═══ Records supplied

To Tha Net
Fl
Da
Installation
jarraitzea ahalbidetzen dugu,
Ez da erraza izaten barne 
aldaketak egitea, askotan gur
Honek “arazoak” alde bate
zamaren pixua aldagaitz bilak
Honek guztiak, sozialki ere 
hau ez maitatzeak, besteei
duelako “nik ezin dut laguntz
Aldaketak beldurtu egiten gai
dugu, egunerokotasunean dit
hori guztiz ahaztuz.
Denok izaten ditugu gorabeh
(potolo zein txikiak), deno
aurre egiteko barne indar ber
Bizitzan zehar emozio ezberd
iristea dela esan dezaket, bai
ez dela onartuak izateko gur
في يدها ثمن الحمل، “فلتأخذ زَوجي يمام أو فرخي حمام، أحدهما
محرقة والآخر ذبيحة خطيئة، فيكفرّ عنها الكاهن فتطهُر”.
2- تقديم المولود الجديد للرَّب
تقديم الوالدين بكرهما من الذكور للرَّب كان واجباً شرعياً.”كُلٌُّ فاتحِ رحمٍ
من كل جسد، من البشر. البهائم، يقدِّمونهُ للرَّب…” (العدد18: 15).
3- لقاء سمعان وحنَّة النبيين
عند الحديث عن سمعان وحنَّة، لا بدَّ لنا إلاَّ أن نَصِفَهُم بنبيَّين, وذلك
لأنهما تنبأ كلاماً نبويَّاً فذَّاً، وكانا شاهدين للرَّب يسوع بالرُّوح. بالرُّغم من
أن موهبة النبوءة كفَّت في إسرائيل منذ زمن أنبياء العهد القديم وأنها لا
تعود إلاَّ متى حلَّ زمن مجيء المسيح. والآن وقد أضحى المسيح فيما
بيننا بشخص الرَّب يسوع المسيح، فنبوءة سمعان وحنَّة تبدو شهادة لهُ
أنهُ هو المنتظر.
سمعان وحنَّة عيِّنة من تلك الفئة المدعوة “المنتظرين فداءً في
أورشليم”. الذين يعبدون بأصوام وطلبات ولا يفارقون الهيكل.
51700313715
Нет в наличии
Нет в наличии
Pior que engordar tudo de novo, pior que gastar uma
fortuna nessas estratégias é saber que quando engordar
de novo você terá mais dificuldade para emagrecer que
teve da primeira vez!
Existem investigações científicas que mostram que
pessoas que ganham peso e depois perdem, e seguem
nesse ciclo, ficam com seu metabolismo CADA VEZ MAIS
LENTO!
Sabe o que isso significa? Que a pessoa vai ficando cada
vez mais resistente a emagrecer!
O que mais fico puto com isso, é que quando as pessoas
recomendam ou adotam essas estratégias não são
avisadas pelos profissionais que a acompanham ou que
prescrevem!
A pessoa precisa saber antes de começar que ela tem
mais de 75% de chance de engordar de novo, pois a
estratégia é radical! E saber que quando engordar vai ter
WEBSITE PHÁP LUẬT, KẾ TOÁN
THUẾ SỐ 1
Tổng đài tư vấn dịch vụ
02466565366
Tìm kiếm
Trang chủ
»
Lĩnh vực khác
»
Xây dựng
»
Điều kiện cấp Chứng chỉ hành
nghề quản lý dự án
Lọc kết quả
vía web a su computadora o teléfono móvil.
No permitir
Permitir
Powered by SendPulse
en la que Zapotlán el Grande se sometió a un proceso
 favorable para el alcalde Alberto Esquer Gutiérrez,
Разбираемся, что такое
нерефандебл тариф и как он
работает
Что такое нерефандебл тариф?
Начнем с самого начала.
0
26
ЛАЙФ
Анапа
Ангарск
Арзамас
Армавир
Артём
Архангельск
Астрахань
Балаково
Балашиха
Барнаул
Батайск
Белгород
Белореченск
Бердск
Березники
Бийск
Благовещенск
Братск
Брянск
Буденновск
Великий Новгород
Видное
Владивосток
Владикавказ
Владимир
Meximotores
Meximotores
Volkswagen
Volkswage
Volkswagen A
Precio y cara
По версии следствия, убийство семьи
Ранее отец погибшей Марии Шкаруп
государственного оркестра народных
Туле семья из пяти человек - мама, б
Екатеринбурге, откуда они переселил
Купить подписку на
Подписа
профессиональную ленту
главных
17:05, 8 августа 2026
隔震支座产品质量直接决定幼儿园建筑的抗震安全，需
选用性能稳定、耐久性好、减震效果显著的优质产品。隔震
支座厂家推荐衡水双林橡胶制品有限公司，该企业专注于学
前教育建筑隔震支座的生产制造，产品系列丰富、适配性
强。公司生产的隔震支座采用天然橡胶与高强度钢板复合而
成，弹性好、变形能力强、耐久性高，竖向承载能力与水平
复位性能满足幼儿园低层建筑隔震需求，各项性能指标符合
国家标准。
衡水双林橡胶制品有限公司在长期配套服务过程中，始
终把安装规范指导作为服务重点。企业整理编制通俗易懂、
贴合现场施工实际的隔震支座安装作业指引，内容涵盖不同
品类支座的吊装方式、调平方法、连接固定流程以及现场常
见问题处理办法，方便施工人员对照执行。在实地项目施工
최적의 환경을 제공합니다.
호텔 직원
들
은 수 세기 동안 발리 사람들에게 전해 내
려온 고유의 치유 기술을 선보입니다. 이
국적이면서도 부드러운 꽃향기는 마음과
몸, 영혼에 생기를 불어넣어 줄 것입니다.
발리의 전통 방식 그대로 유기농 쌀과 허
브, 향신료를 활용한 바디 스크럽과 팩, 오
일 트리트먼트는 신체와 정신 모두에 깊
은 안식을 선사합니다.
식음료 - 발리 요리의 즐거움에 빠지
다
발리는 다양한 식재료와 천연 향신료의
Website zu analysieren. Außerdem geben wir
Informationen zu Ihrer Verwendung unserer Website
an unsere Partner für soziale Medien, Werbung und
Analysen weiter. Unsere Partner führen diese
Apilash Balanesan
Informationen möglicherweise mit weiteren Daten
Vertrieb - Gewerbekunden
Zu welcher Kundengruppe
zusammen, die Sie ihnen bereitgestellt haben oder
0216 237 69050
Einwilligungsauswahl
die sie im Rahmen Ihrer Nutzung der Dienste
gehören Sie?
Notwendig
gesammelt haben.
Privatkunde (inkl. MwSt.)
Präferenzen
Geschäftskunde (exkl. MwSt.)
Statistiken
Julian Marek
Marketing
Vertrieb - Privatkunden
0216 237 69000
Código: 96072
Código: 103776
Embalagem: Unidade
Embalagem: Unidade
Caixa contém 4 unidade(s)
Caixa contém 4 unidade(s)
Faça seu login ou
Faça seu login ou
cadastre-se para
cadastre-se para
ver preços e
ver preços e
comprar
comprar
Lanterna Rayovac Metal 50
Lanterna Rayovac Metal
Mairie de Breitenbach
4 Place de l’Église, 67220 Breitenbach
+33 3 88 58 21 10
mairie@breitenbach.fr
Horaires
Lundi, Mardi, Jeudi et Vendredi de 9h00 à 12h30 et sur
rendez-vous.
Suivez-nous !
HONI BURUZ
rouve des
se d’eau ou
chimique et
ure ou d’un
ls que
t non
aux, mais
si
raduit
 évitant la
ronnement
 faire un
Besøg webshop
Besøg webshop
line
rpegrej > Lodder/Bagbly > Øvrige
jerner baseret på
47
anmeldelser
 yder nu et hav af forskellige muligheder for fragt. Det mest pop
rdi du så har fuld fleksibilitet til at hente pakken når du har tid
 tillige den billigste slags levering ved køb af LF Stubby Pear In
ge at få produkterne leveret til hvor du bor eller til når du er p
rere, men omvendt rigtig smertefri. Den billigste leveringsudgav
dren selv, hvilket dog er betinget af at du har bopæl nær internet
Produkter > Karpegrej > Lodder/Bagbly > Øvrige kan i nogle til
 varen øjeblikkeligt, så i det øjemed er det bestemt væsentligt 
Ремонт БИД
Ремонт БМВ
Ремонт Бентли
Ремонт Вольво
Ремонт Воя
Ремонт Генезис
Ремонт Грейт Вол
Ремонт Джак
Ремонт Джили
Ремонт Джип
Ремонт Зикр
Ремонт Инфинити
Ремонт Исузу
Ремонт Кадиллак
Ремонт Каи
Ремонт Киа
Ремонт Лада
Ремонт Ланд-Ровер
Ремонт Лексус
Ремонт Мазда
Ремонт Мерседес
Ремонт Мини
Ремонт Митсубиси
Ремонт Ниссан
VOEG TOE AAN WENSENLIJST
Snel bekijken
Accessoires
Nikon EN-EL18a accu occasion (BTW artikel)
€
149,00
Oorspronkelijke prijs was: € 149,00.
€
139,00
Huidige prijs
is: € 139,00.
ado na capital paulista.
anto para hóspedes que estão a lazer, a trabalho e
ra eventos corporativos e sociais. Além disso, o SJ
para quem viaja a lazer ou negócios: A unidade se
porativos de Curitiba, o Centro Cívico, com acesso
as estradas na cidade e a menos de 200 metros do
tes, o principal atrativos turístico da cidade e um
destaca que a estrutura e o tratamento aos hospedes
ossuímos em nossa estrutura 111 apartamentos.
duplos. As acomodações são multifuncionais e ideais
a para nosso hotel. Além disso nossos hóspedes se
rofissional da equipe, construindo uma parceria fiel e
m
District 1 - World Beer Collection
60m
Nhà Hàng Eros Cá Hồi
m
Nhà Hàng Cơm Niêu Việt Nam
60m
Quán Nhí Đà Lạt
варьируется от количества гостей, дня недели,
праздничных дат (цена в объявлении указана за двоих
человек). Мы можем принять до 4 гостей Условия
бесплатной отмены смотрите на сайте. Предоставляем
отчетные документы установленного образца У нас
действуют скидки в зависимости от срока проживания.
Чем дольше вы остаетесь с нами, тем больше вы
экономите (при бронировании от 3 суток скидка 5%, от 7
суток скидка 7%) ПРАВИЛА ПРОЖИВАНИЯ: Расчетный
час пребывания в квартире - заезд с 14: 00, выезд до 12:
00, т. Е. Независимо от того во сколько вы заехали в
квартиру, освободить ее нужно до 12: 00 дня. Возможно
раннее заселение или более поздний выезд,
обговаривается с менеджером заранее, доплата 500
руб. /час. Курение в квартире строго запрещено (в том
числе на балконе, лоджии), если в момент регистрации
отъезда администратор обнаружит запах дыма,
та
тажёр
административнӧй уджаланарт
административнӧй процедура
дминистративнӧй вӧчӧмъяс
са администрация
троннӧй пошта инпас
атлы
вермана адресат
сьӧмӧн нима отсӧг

══════

> [What you have to do]:
Copy task for the entries above: every line with the string "Lanterna".

> [Answer section]:
Lanterna Rayovac Metal 50
Lanterna Rayovac Metal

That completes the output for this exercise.